INFORMATION SHOWN Start Marker

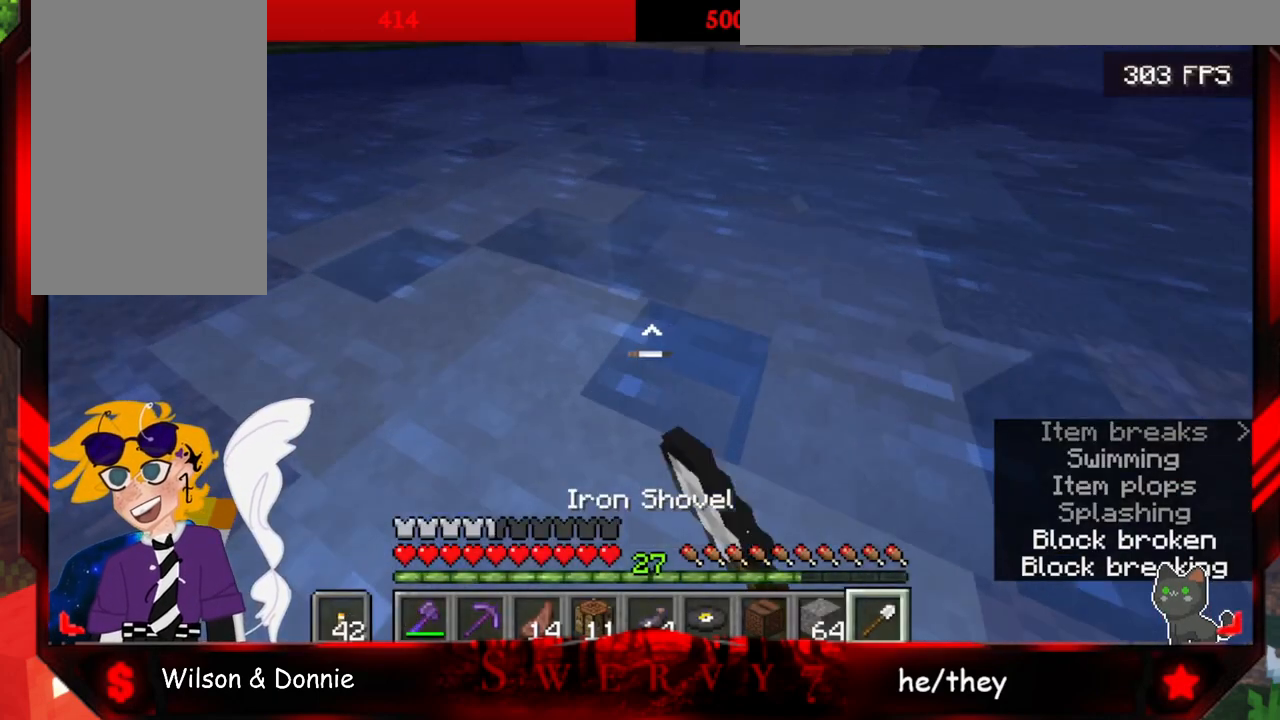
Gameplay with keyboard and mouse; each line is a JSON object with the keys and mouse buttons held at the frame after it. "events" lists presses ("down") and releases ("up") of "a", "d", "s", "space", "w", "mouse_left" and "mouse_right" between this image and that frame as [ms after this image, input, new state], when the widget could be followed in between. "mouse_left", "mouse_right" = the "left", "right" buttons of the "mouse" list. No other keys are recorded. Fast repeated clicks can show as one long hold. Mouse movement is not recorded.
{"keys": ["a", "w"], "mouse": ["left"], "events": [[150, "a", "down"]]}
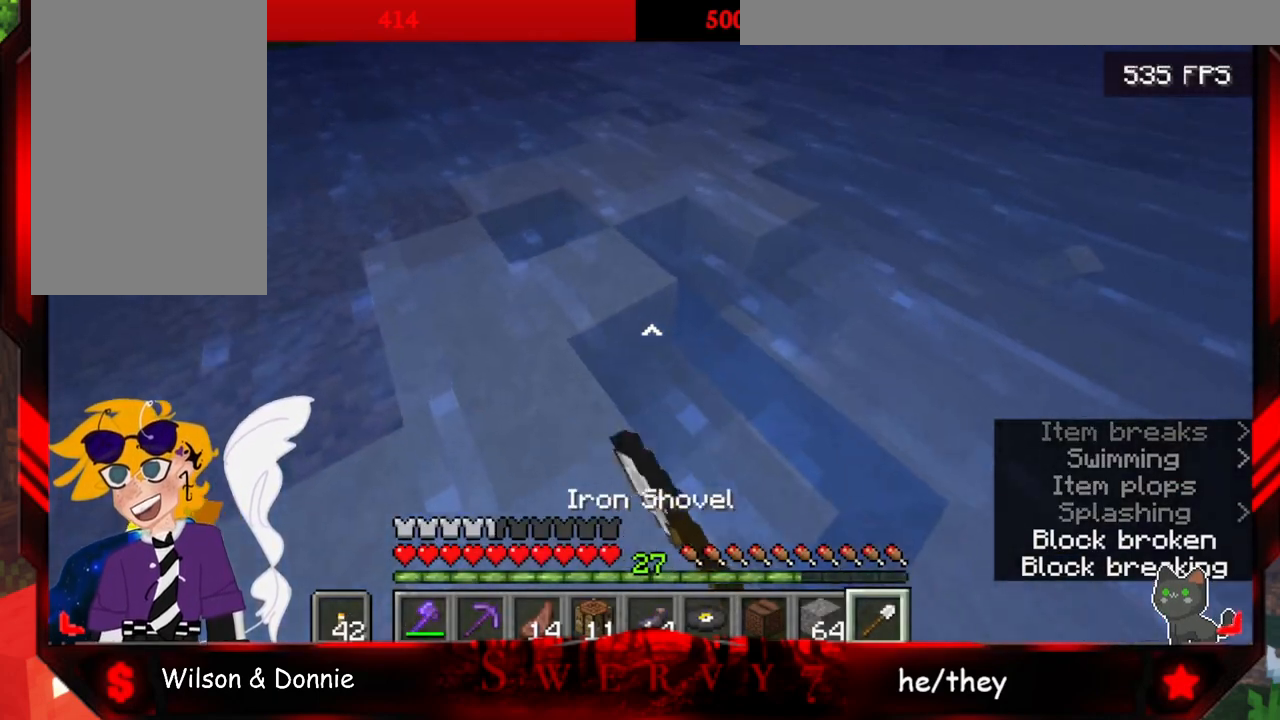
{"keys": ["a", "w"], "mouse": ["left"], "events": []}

INFORMATION SHOWN End Marker

→ PROBLEM: This task calls for an exact copy of the data above, without pictures.

→ RESULT FOR THIS EXERCISE:
Gameplay with keyboard and mouse; each line is a JSON object with the keys and mouse buttons held at the frame after it. "events" lists presses ("down") and releases ("up") of "a", "d", "s", "space", "w", "mouse_left" and "mouse_right" between this image and that frame as [ms after this image, input, new state], when the widget could be followed in between. "mouse_left", "mouse_right" = the "left", "right" buttons of the "mouse" list. No other keys are recorded. Fast repeated clicks can show as one long hold. Mouse movement is not recorded.
{"keys": ["a", "w"], "mouse": ["left"], "events": [[150, "a", "down"]]}
{"keys": ["a", "w"], "mouse": ["left"], "events": []}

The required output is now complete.